Instructions to follow: Retype only the lines below from the one with "(514, 576) none" to the one with "(405, 130) none", inclusive, skipping every image.

Exercise material:
--------------------------------------------------
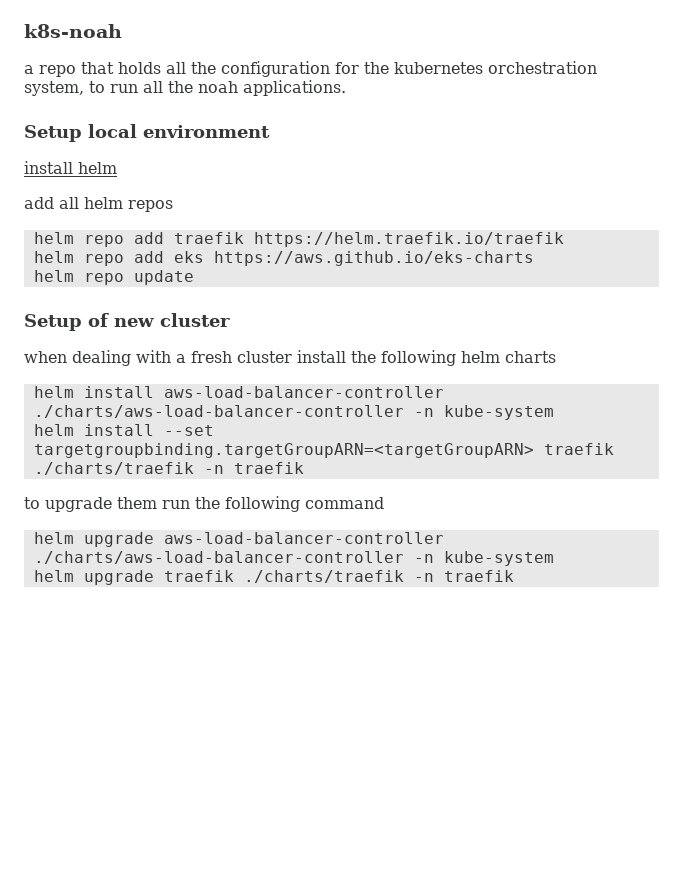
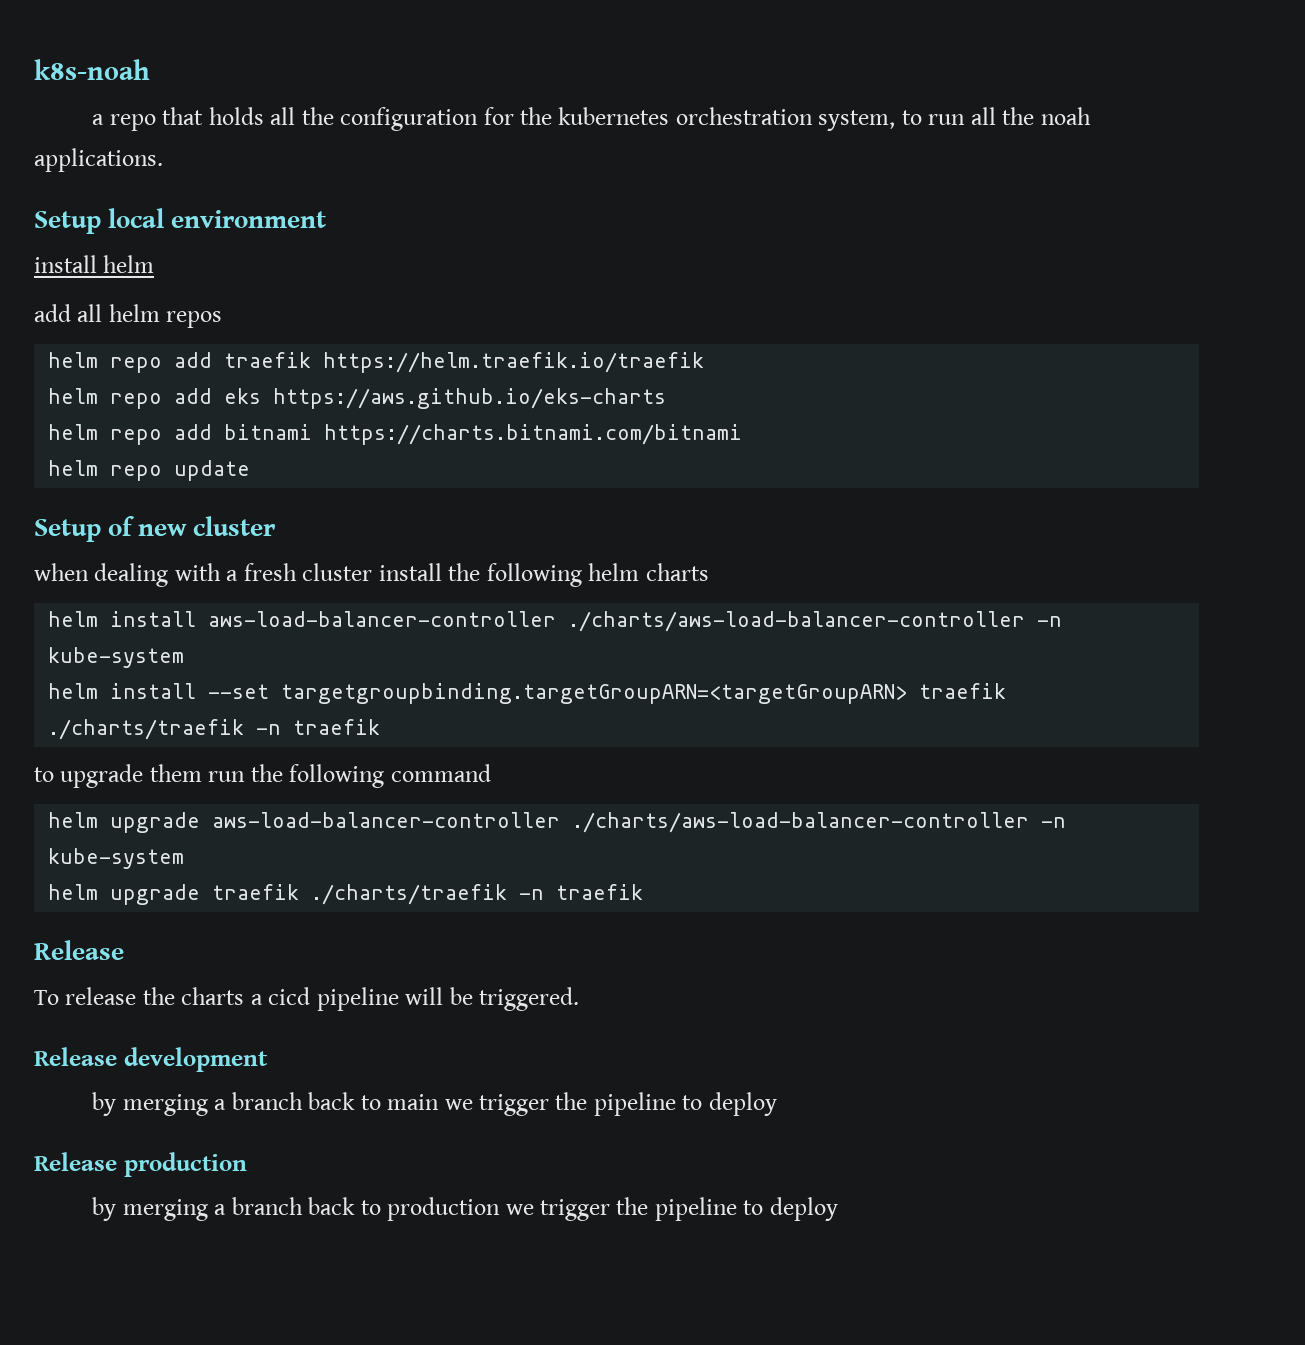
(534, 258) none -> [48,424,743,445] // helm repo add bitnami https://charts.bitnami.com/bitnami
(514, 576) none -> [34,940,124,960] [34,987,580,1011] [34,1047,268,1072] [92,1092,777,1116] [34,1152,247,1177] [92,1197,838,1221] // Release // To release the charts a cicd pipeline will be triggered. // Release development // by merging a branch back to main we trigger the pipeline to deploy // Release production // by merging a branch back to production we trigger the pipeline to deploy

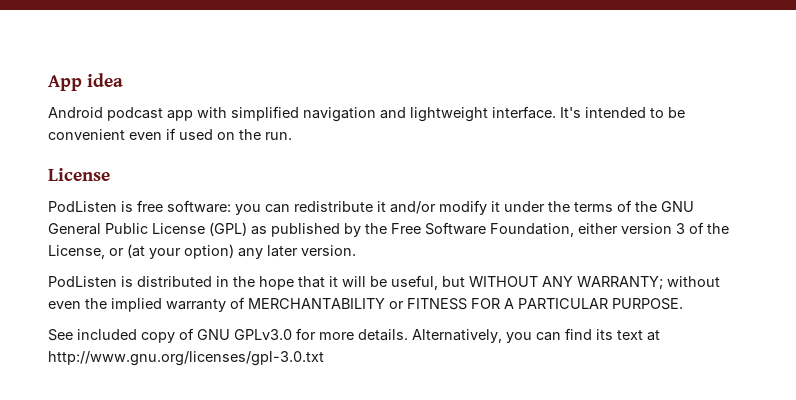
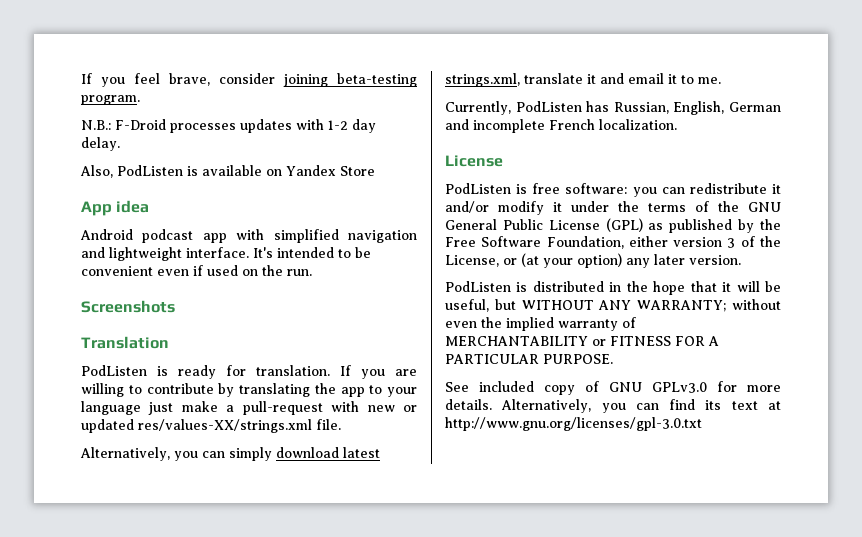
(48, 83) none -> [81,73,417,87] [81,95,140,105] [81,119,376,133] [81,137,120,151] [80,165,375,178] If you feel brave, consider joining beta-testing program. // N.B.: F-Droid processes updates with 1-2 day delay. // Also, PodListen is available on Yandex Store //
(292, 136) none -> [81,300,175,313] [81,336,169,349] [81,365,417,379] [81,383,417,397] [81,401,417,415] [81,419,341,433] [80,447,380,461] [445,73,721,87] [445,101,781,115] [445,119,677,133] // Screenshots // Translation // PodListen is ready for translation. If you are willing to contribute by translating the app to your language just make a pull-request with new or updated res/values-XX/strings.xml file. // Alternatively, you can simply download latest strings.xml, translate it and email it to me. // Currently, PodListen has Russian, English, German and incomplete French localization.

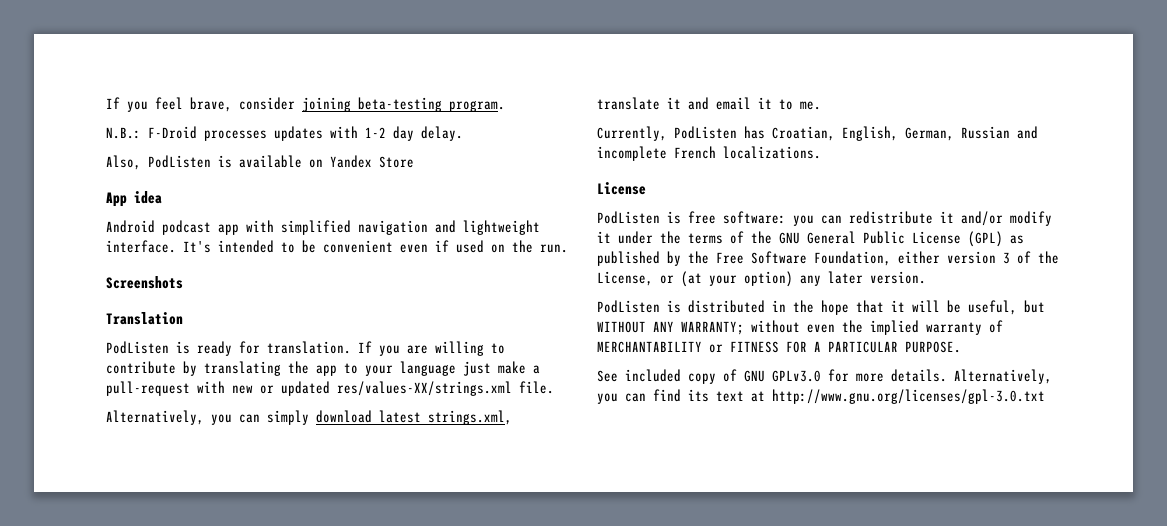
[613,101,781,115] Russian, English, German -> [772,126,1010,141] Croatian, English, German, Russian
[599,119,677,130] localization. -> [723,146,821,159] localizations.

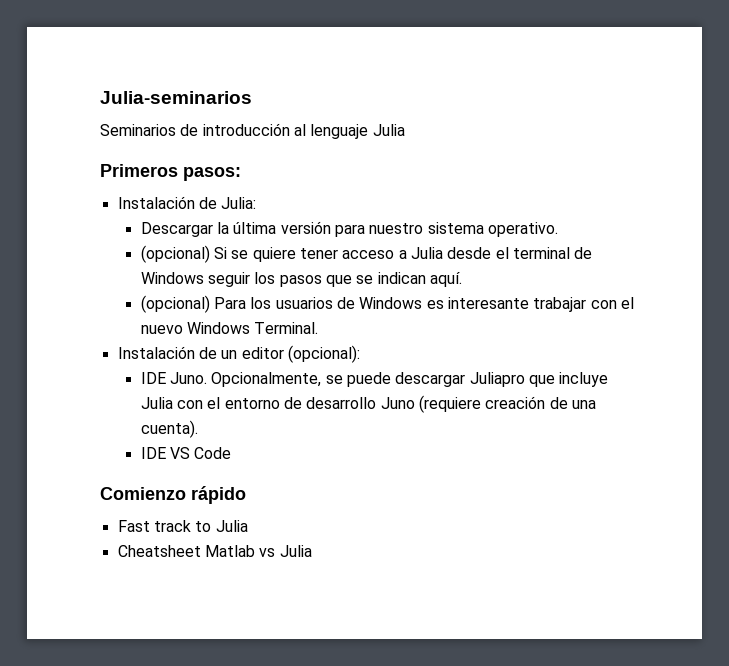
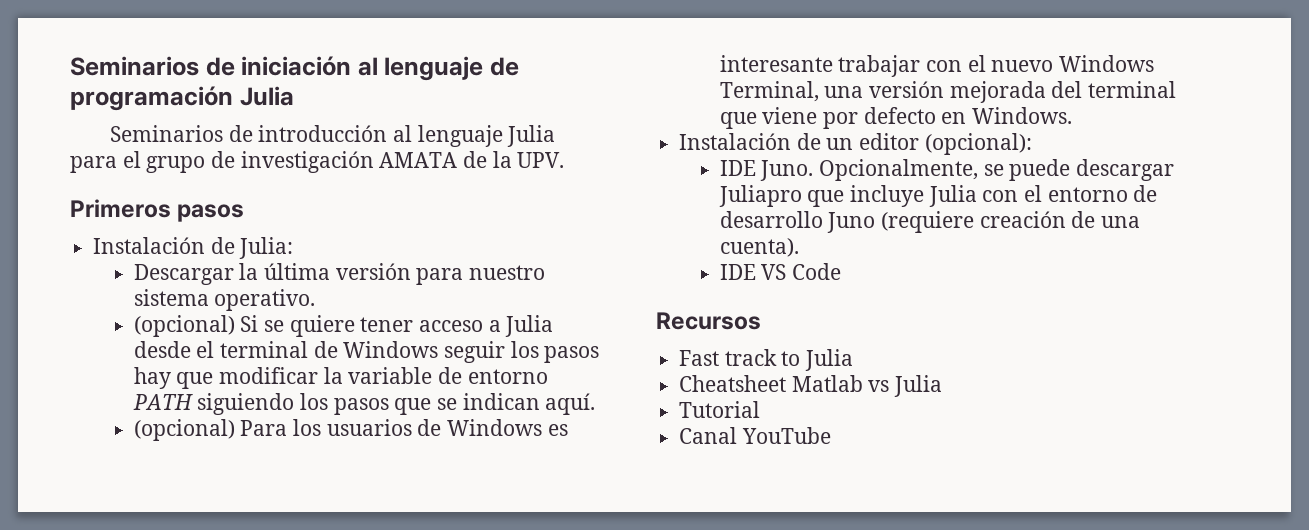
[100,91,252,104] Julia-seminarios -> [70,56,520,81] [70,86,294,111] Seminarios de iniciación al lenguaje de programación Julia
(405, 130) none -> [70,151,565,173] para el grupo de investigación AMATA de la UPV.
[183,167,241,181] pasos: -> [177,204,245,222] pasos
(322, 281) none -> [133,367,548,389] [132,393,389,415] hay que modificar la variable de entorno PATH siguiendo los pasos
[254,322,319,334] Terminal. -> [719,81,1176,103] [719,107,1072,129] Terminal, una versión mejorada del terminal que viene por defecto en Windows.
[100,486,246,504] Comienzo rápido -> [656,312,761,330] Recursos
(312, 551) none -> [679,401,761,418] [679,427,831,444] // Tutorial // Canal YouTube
--------------------------------------------------
Solution to this problem:
(514, 576) none -> [34,940,124,960] [34,987,580,1011] [34,1047,268,1072] [92,1092,777,1116] [34,1152,247,1177] [92,1197,838,1221] // Release // To release the charts a cicd pipeline will be triggered. // Release development // by merging a branch back to main we trigger the pipeline to deploy // Release production // by merging a branch back to production we trigger the pipeline to deploy

(48, 83) none -> [81,73,417,87] [81,95,140,105] [81,119,376,133] [81,137,120,151] [80,165,375,178] If you feel brave, consider joining beta-testing program. // N.B.: F-Droid processes updates with 1-2 day delay. // Also, PodListen is available on Yandex Store //
(292, 136) none -> [81,300,175,313] [81,336,169,349] [81,365,417,379] [81,383,417,397] [81,401,417,415] [81,419,341,433] [80,447,380,461] [445,73,721,87] [445,101,781,115] [445,119,677,133] // Screenshots // Translation // PodListen is ready for translation. If you are willing to contribute by translating the app to your language just make a pull-request with new or updated res/values-XX/strings.xml file. // Alternatively, you can simply download latest strings.xml, translate it and email it to me. // Currently, PodListen has Russian, English, German and incomplete French localization.

[613,101,781,115] Russian, English, German -> [772,126,1010,141] Croatian, English, German, Russian
[599,119,677,130] localization. -> [723,146,821,159] localizations.

[100,91,252,104] Julia-seminarios -> [70,56,520,81] [70,86,294,111] Seminarios de iniciación al lenguaje de programación Julia
(405, 130) none -> [70,151,565,173] para el grupo de investigación AMATA de la UPV.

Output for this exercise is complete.